**AIM OF THE TASK**
Write down every entry below once more, exactly.

**STORED ROWS**

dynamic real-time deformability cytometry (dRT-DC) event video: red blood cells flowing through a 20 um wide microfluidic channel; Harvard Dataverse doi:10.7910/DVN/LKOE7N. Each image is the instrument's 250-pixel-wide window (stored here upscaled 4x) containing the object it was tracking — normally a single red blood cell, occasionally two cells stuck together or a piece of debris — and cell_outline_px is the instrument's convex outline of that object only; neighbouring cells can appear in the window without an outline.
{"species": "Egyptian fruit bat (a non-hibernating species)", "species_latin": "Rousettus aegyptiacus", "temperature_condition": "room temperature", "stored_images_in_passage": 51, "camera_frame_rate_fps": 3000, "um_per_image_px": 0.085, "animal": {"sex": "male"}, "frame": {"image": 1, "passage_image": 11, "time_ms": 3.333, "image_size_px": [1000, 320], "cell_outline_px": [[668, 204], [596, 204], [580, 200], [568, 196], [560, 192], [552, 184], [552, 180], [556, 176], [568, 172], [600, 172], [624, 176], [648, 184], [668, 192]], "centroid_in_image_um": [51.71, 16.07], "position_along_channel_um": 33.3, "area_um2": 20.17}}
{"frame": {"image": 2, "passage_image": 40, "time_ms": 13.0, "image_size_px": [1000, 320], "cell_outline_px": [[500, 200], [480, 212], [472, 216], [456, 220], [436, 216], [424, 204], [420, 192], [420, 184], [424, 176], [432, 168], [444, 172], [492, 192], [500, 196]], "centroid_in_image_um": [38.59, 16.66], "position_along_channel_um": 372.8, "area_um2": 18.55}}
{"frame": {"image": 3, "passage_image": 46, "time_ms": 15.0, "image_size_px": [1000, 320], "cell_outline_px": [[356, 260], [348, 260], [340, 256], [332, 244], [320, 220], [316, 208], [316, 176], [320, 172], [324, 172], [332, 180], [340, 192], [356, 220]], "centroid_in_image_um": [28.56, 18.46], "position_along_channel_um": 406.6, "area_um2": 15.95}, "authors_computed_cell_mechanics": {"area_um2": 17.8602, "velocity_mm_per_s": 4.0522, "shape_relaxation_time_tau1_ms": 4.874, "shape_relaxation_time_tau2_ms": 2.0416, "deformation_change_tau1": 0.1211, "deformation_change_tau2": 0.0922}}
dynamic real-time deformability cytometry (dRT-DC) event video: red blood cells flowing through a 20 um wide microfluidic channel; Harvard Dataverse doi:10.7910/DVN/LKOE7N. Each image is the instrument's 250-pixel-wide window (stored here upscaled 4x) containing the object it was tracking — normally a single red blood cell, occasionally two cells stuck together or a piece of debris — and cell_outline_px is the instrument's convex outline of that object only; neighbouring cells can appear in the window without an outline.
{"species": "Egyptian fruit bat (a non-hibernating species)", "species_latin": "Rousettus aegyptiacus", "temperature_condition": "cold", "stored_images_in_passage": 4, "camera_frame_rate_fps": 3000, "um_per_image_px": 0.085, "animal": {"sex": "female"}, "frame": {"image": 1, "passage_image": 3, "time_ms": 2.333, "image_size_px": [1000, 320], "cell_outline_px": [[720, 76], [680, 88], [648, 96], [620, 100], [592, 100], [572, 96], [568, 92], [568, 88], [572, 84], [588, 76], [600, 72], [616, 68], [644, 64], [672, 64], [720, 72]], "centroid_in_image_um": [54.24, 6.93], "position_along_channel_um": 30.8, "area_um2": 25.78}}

**TASK SOLUTION**
dynamic real-time deformability cytometry (dRT-DC) event video: red blood cells flowing through a 20 um wide microfluidic channel; Harvard Dataverse doi:10.7910/DVN/LKOE7N. Each image is the instrument's 250-pixel-wide window (stored here upscaled 4x) containing the object it was tracking — normally a single red blood cell, occasionally two cells stuck together or a piece of debris — and cell_outline_px is the instrument's convex outline of that object only; neighbouring cells can appear in the window without an outline.
{"species": "Egyptian fruit bat (a non-hibernating species)", "species_latin": "Rousettus aegyptiacus", "temperature_condition": "room temperature", "stored_images_in_passage": 51, "camera_frame_rate_fps": 3000, "um_per_image_px": 0.085, "animal": {"sex": "male"}, "frame": {"image": 1, "passage_image": 11, "time_ms": 3.333, "image_size_px": [1000, 320], "cell_outline_px": [[668, 204], [596, 204], [580, 200], [568, 196], [560, 192], [552, 184], [552, 180], [556, 176], [568, 172], [600, 172], [624, 176], [648, 184], [668, 192]], "centroid_in_image_um": [51.71, 16.07], "position_along_channel_um": 33.3, "area_um2": 20.17}}
{"frame": {"image": 2, "passage_image": 40, "time_ms": 13.0, "image_size_px": [1000, 320], "cell_outline_px": [[500, 200], [480, 212], [472, 216], [456, 220], [436, 216], [424, 204], [420, 192], [420, 184], [424, 176], [432, 168], [444, 172], [492, 192], [500, 196]], "centroid_in_image_um": [38.59, 16.66], "position_along_channel_um": 372.8, "area_um2": 18.55}}
{"frame": {"image": 3, "passage_image": 46, "time_ms": 15.0, "image_size_px": [1000, 320], "cell_outline_px": [[356, 260], [348, 260], [340, 256], [332, 244], [320, 220], [316, 208], [316, 176], [320, 172], [324, 172], [332, 180], [340, 192], [356, 220]], "centroid_in_image_um": [28.56, 18.46], "position_along_channel_um": 406.6, "area_um2": 15.95}, "authors_computed_cell_mechanics": {"area_um2": 17.8602, "velocity_mm_per_s": 4.0522, "shape_relaxation_time_tau1_ms": 4.874, "shape_relaxation_time_tau2_ms": 2.0416, "deformation_change_tau1": 0.1211, "deformation_change_tau2": 0.0922}}
dynamic real-time deformability cytometry (dRT-DC) event video: red blood cells flowing through a 20 um wide microfluidic channel; Harvard Dataverse doi:10.7910/DVN/LKOE7N. Each image is the instrument's 250-pixel-wide window (stored here upscaled 4x) containing the object it was tracking — normally a single red blood cell, occasionally two cells stuck together or a piece of debris — and cell_outline_px is the instrument's convex outline of that object only; neighbouring cells can appear in the window without an outline.
{"species": "Egyptian fruit bat (a non-hibernating species)", "species_latin": "Rousettus aegyptiacus", "temperature_condition": "cold", "stored_images_in_passage": 4, "camera_frame_rate_fps": 3000, "um_per_image_px": 0.085, "animal": {"sex": "female"}, "frame": {"image": 1, "passage_image": 3, "time_ms": 2.333, "image_size_px": [1000, 320], "cell_outline_px": [[720, 76], [680, 88], [648, 96], [620, 100], [592, 100], [572, 96], [568, 92], [568, 88], [572, 84], [588, 76], [600, 72], [616, 68], [644, 64], [672, 64], [720, 72]], "centroid_in_image_um": [54.24, 6.93], "position_along_channel_um": 30.8, "area_um2": 25.78}}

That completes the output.